Interestingly enough, this pastoral and homiletical stance on judgment and grace wasn’t universally embraced in churches I’ve served. In a couple of churches early on, after I’d preach a sermon about how much God loves us, I’d invariably get people who’d meet me at the back door and say something like, “That was real nice, Brother Derek, but I don’t feel like I’ve been to church unless the preacher steps on my toes a little.”
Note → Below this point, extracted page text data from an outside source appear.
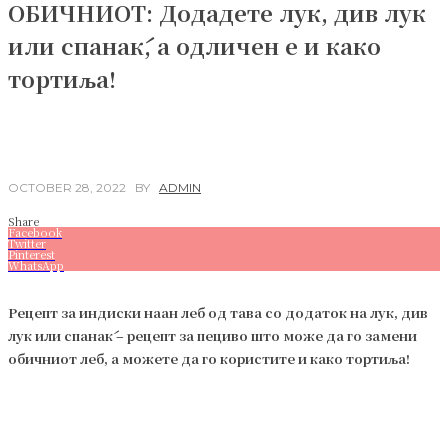
ОБИЧНИОТ: Додадете лук, див лук
или спанаќ, а одличен е и како
тортиља!
OCTOBER 28, 2022
BY
ADMIN
Share
Facebook
Twitter
Pinterest
WhatsApp
Рецепт за индиски наан леб од тава со додаток на лук, див
лук или спанаќ – рецепт за пециво што може да го замени
обичниот леб, а можете да го користите и како тортиља!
That whole judgmental-God thing didn’t make much sense to me. But after the Rodney King verdict and the Los Angeles riots that ensued, I figured maybe I’d get on people’s good side by condemning the kind of institutional racism that caused a Black man to be beaten half to death—all on videotape. I went full Old Testament prophet, talking about the injustice of racism and how God expects more of God’s children than this kind of violent disregard for human dignity.

I was scared to death.

Turns out, some people didn’t actually mean that whole “stepping-on-our-toes-is-a-good-thing”—at least when it comes to some issues. Don’t swear. Don’t have sex outside of marriage. Don’t steal. Make sure you do your daily devotions and go to church every Sunday. Some people apparently like to feel guilty about that kind of stuff.

But they draw the line at being told God has a problem with us being racist, homophobic, sexist, transphobic, ableist, or xenophobic. “That,” they say, “is too political.”

Nevertheless, “God-as-judge” has fallen on tough times, hasn’t it? Most of us don’t particularly care for folks with bullhorns and sandwich boards walking around telling us that we’re sinners dangling over the precipice of hell by the thinnest thread.